В чужую землю павшее зерно,
раздавленное русскою судьбою!
И утешенья гнева не дано
нам, обреченным на одно с тобою.
Наш гнев устал, – рождаясь вновь и вновь,
он не встречает прежнего волненья,
и вместо гнева терпкая любовь
встает со дна последнего смиренья.

Такая, «терпкая» любовь представлена не как изнеженность и бездейственность (на которые нападали «активисты» из круга Философова), а как «деятельная любовь» в значении «Сен Кюна» у Хирьякова и способность удержаться от «утешающего» – то есть заслоняющего реальность, обманывающего – гнева.

По вопросу о «насилии» у Гомолицкого появился, надо полагать, союзник – поэт Соломон Барт, который, будучи по возрасту значительно старше, в литературном отношении принадлежал, в сущности, к поколению Гомолицкого и вошел в русские литературные круги Варшавы одновременно – а может быть, и благодаря сближению – с Гомолицким. Они должны были вместе выступать на эту тему на собрании Литературного Содружества 3 октября, но по болезни Барт не мог присутствовать и зачитать свой доклад, и Гомолицкий выступал один.
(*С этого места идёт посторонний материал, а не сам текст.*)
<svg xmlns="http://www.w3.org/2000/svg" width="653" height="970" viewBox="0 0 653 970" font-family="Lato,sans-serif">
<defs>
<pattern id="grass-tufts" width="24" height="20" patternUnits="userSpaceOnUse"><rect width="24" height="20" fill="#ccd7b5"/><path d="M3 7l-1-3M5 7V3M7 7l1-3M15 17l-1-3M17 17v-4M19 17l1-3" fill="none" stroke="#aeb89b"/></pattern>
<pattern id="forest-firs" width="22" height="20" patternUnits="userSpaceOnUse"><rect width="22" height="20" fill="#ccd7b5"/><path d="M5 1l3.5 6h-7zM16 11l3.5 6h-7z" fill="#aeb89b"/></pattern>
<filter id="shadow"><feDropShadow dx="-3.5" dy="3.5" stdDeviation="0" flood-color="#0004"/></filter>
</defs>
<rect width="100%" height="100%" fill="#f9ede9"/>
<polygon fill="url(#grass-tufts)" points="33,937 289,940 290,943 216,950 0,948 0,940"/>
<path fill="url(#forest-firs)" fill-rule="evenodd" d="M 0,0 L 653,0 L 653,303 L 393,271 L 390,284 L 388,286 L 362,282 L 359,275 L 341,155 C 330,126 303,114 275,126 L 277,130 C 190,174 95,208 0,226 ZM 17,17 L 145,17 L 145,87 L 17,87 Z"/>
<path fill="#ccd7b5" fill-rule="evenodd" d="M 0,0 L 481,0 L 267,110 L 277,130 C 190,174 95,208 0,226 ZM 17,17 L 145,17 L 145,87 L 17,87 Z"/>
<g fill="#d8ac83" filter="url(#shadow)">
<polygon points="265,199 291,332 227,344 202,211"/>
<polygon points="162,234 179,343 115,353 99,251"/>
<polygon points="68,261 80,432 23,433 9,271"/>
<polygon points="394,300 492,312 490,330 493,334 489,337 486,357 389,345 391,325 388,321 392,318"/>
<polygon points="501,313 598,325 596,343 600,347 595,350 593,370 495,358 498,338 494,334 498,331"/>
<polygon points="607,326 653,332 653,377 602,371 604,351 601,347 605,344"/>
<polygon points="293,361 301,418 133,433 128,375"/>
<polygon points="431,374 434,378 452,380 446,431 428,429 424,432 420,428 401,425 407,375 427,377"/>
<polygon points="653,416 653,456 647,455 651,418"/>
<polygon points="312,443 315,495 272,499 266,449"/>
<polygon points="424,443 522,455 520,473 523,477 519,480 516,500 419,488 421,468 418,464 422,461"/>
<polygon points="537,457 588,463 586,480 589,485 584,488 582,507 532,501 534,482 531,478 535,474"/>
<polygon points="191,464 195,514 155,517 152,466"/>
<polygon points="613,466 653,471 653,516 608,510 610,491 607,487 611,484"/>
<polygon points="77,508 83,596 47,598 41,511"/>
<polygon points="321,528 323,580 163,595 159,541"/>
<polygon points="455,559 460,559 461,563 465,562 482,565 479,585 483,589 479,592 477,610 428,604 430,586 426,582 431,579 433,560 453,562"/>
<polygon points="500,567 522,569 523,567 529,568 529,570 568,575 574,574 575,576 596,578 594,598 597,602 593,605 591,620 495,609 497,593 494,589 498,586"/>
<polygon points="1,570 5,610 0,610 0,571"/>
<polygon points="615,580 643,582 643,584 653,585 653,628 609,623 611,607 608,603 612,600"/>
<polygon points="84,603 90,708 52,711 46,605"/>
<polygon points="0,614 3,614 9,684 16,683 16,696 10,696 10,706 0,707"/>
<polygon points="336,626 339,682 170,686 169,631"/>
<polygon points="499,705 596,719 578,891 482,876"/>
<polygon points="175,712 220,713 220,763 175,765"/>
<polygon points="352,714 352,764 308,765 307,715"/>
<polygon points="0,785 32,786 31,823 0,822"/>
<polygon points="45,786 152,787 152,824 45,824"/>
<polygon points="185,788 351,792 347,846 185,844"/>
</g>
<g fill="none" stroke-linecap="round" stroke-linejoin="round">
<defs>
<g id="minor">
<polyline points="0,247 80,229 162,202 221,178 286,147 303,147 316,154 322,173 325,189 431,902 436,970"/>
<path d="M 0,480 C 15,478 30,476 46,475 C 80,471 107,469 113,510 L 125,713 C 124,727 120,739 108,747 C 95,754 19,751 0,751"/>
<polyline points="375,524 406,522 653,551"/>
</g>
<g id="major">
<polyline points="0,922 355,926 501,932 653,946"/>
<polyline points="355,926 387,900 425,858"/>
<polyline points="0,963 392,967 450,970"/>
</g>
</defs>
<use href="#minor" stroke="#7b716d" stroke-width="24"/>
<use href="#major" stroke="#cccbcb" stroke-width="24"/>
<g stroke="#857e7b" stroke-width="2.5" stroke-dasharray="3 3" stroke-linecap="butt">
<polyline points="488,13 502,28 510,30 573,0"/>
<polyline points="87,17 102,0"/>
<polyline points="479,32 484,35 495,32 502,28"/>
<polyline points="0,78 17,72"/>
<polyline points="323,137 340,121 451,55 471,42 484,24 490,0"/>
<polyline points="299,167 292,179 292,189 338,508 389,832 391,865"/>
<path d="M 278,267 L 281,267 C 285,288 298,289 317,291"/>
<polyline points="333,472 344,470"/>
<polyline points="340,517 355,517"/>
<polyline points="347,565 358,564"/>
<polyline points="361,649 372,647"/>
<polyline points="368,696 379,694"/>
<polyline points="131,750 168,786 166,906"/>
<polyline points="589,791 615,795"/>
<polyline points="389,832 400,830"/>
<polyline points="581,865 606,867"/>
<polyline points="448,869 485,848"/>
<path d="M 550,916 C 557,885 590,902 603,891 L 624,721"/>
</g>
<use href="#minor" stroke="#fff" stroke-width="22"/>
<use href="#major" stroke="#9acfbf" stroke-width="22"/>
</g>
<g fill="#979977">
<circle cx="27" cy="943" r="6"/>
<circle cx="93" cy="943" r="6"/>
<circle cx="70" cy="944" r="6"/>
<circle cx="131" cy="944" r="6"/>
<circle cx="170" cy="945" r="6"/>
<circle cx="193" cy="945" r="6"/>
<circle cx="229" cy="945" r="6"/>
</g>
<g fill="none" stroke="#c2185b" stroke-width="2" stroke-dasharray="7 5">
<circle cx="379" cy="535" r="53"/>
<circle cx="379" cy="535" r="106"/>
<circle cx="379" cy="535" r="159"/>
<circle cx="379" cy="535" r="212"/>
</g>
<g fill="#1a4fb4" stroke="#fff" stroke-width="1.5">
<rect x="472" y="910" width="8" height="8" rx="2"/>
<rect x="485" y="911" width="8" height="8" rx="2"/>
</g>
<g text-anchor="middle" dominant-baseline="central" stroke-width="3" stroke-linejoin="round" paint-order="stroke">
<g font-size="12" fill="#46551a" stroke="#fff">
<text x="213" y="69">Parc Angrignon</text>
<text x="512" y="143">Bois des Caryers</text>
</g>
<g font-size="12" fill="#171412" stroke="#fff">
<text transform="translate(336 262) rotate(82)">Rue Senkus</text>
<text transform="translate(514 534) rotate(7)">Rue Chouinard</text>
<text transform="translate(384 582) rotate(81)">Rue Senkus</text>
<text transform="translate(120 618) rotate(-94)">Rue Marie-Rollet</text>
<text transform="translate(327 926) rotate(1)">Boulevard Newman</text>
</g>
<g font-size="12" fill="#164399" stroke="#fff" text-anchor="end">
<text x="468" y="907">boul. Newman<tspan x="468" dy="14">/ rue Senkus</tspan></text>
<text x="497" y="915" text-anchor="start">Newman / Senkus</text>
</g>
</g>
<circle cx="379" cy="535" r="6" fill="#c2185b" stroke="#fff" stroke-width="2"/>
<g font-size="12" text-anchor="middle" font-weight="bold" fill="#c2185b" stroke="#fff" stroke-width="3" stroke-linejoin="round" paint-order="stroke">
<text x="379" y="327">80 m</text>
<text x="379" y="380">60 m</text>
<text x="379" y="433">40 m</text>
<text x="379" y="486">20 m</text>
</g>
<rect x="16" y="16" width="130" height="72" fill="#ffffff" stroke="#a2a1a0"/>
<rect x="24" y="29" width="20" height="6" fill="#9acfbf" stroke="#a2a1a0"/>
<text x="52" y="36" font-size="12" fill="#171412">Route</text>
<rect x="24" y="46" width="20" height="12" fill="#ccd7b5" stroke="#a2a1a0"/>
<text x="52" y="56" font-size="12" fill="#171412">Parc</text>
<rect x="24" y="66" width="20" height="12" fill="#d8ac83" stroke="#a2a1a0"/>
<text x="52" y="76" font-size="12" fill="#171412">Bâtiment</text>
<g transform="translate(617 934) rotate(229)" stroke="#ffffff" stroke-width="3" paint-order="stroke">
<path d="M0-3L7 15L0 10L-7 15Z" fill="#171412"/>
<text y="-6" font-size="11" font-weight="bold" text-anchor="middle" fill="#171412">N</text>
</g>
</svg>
Как извещает газетный отчет, Проблемы, затронутые докладчиком и его оппонентами: о непротивлении злу насилием, о Великой Правде, завещанной русской культурой, о мессианстве в России, о трагическом распутии, на котором оказалось третье поколение, о необходимости избрать путь действенного подвига для спасения России или созерцательного самоусовершенствования во имя великой миссии России…

В дружеской, проникнутой взаимным уважением атмосфере Содружества споры не низводятся до политически-запальчивой (а потому – случайной) беседы.